Andrew Harwood

Personal information
- Full name: Andrew Robert Harwood
- Born: 6 January 1964 (age 62) Aylesbury, Buckinghamshire, England
- Batting: Left-handed
- Bowling: Right-arm medium

Domestic team information
- 1983–1995: Buckinghamshire

Career statistics
| Competition | List A |
| Matches | 7 |
| Runs scored | 143 |
| Batting average | 20.42 |
| 100s/50s | –/1 |
| Top score | 57 |
| Balls bowled | – |
| Wickets | – |
| Bowling average | – |
| 5 wickets in innings | – |
| 10 wickets in match | – |
| Best bowling | – |
| Catches/stumpings | 2/– |
- Source: Cricinfo, 5 May 2011

= Andrew Harwood (cricketer) =

English cricketer

Andrew Robert Harwood (born 6 January 1964) is a former English cricketer. Harwood was a left-handed batsman who bowled right-arm medium pace. He was born in Aylesbury, Buckinghamshire.

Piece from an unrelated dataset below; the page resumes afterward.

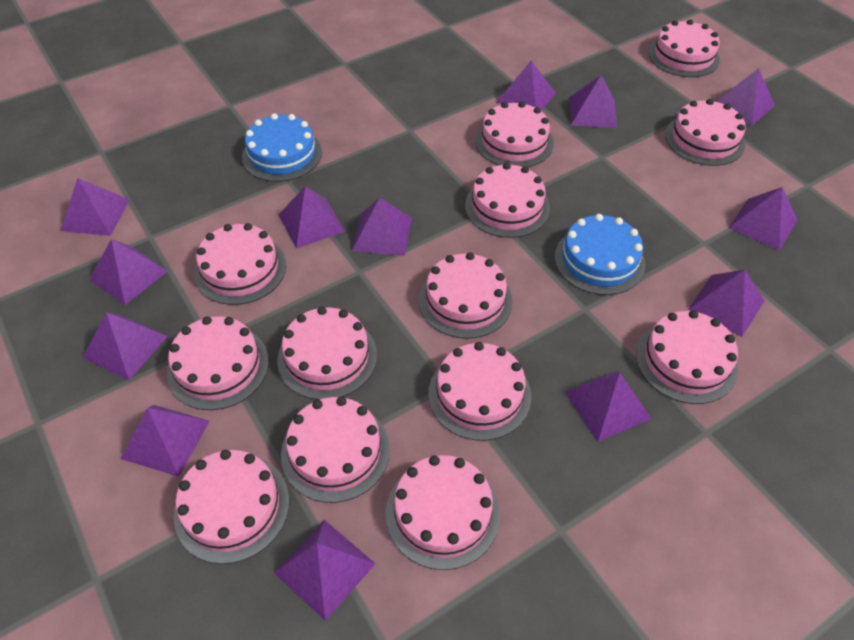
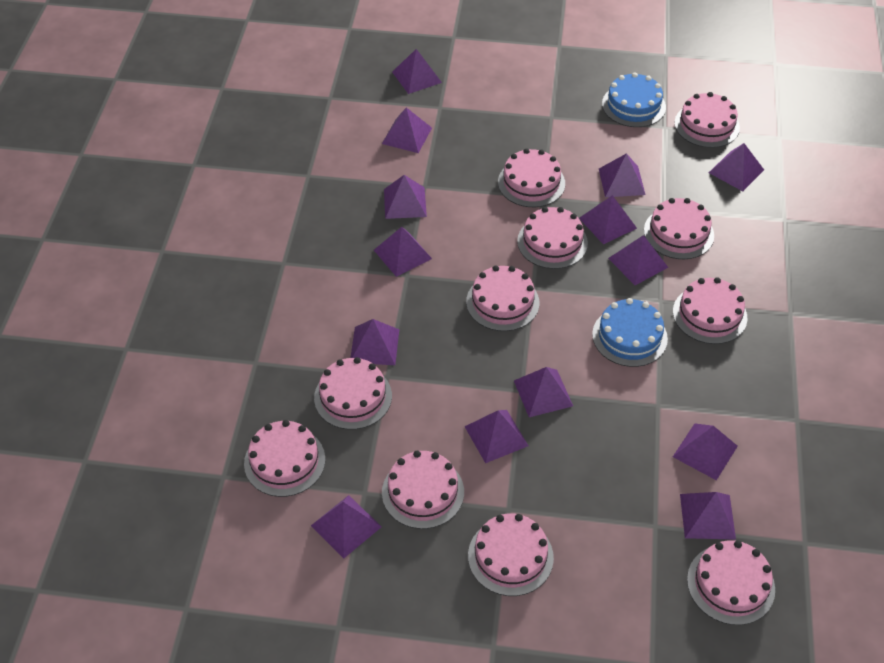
pink cake: [167,316,269,410] [174,450,289,564] [194,223,286,305] [277,307,377,400] [281,397,390,503] [386,455,500,570] [419,252,513,339] [428,342,531,441] [465,163,550,238] [475,101,554,167] [636,310,738,404] [648,20,720,77] [665,99,746,166] = 13 -> [244,420,325,497] [314,357,392,430] [382,450,464,529] [466,265,539,331] [468,514,554,596] [498,148,565,207] [517,207,588,269] [644,198,714,259] [673,277,747,344] [675,92,740,148] [687,540,775,625] = 11
purple pyramid: [61,178,130,236] [82,313,168,380] [89,239,168,305] [120,405,210,477] [274,520,376,621] [279,186,346,249] [352,198,412,256] [497,61,556,111] [565,370,652,442] [570,75,617,128] [689,269,765,337] [717,68,775,125] [729,187,798,251] = 13 -> [311,495,382,558] [350,319,399,365] [374,227,432,277] [382,107,432,153] [384,175,427,219] [392,49,442,94] [464,410,528,463] [514,367,573,417] [579,195,637,244] [599,153,645,197] [608,235,668,285] [673,423,738,480] [680,492,736,540] [709,143,764,191] = 14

Harwood made his debut for Buckinghamshire in the 1983 Minor Counties Championship against the Somerset Second XI. Harwood played Minor counties cricket for Buckinghamshire from 1983 to 1995, which included 66 Minor Counties Championship matches and 27 MCCA Knockout Trophy matches. In 1984, he made his List A debut against Lancashire in the NatWest Trophy. He played 6 further List A matches for Buckinghamshire, the last of which came against Sussex in the 1992 NatWest Trophy. In his 7 List A matches, he scored 143 runs at a batting average of 20.42, with a single half century score of 57. This came against Warwickshire in the 1987 NatWest Trophy, with his innings being ended by Norman Gifford.

He has also played Second XI cricket for the Middlesex Second XI, the Gloucestershire Second XI and the Northamptonshire Second XI.